Colonel Patrick Roddy VC (17 March 1827 – 21 November 1895) was an Irish recipient of the Victoria Cross, the highest and most prestigious award for gallantry in the face of the enemy that can be awarded to British and Commonwealth forces.

==Details==
He was 31 years old, and an ensign in the Bengal Army during the Indian Mutiny when the following deed took place for which he was awarded the VC.

Ensign (now Lieutenant) Patrick Roddy

Date of Act of Bravery, 27th September, 1858

Major-General Sir James Hope Grant, K.C.B., Commanding Oudh Force, bears testimony to the gallant conduct of Lieutenant Roddy, on several occasions.
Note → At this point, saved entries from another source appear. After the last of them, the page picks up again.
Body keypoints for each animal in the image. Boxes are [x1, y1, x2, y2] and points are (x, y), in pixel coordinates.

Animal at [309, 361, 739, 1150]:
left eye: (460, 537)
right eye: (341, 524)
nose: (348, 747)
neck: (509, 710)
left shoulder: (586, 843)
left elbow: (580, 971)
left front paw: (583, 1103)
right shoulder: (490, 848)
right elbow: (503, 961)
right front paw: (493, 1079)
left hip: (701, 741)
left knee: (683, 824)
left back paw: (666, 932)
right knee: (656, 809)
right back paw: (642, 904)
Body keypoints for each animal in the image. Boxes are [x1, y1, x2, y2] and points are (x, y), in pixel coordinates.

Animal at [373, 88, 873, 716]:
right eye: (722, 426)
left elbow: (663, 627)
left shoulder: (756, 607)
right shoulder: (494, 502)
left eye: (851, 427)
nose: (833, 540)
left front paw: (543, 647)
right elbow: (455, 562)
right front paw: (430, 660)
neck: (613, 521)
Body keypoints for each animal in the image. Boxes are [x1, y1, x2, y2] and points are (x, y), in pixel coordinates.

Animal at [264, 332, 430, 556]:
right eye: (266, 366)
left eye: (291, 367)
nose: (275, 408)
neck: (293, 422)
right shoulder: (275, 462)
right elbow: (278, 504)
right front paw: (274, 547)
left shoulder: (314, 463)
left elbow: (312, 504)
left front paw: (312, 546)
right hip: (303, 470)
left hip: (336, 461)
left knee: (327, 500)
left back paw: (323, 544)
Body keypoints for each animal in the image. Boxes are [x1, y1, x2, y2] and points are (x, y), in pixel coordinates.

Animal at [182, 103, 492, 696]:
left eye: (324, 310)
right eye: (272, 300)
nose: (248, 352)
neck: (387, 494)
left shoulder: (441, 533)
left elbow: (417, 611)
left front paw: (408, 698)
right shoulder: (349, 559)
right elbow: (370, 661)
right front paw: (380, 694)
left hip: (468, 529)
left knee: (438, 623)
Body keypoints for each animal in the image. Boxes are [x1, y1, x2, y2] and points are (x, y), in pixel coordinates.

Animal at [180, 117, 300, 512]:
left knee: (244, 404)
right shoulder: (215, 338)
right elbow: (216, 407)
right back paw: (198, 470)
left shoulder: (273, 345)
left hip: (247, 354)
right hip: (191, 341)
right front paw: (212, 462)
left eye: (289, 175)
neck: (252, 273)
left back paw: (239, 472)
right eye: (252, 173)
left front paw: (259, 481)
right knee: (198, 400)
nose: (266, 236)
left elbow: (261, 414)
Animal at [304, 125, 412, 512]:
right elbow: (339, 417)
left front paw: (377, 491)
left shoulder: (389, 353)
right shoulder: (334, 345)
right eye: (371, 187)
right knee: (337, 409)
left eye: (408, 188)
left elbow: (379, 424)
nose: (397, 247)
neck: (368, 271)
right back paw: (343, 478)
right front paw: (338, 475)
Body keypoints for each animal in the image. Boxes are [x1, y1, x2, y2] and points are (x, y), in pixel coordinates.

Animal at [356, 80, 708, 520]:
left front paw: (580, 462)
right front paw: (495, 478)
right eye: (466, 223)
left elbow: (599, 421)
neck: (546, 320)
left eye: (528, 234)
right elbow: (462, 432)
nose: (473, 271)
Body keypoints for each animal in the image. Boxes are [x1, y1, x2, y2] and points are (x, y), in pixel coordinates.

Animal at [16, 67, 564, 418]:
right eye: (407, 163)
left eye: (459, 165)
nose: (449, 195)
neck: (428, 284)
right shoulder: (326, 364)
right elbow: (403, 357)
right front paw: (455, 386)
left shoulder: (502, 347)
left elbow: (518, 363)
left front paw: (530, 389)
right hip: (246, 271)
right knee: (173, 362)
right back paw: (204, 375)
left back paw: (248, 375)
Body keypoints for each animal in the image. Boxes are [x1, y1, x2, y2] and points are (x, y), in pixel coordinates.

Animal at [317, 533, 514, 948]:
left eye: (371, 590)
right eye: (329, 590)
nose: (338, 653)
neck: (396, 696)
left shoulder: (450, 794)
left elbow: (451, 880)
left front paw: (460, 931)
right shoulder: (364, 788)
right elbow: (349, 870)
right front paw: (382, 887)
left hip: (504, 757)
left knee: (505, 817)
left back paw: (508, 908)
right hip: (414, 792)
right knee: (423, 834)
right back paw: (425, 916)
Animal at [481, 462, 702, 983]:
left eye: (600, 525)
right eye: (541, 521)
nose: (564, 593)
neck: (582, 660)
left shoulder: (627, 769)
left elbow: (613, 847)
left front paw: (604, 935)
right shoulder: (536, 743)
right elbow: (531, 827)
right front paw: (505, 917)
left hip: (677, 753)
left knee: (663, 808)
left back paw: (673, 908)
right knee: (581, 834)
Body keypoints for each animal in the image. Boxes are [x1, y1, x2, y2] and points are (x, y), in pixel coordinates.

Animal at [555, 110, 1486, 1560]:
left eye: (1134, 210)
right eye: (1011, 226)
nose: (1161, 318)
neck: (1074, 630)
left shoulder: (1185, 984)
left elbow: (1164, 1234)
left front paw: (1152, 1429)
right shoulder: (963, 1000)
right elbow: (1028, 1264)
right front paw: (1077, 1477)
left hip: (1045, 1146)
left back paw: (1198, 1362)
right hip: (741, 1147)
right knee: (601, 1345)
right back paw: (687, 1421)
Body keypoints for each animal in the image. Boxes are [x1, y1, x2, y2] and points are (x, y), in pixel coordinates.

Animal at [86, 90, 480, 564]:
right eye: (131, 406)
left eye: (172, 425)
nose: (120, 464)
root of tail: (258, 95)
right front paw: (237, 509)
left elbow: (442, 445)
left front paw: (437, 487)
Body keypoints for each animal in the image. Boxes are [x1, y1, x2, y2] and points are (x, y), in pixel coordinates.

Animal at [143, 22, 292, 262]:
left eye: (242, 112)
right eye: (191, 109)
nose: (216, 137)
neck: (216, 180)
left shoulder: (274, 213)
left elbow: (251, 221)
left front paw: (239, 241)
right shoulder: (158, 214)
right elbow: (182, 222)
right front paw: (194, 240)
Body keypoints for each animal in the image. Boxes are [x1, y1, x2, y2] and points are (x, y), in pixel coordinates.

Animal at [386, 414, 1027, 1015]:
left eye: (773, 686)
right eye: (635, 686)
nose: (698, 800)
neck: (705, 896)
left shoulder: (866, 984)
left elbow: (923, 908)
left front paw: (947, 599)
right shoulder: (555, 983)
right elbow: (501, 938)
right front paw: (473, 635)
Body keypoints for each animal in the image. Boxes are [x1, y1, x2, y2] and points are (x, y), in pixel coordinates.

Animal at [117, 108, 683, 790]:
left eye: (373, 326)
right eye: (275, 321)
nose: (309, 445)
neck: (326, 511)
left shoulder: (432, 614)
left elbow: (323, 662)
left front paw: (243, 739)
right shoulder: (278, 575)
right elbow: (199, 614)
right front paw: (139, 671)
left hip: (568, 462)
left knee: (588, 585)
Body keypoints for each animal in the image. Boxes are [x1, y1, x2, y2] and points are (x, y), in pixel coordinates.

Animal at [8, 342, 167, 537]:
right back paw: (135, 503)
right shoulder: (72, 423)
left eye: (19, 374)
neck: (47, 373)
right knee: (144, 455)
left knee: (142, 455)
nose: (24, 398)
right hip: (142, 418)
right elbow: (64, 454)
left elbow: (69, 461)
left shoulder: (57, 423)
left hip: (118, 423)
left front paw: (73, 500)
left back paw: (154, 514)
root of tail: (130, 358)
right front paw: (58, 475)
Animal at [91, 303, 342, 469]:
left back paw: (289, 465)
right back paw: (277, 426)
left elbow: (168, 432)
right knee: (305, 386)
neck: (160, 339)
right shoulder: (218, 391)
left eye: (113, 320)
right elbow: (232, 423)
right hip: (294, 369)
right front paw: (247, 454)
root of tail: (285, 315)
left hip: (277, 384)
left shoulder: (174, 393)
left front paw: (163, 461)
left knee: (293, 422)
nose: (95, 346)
One instance is particularly mentioned.
On the return from Kuthirga of the Kuppurthulla Contingent, on the 27th of September, 1858, this officer, when engaged with the enemy, charged a Rebel (armed with a percussion musket), whom the Cavalry were afraid to approach, as each time they attempted to do so, the Rebel knelt and covered his assailant; this, however, did not deter Lieutenant Roddy, who went boldly in, and when within six yards, the Rebel fired, killing Lieutenant Roddy's horse, and before he could get disengaged from the horse, the Rebel attempted to cut him down. Lieutenant Roddy seized the Rebel until he could get at his sword, when he ran the man through the body. The Rebel turned out to be a subadar of the late 8th Native Infantry,—a powerful man, and a most determined character.

==Further information==
He served in the Abyssinian War and the Second Anglo-Afghan War. He later achieved the rank of colonel. He died at Jersey, Channel Islands on 21 November 1895.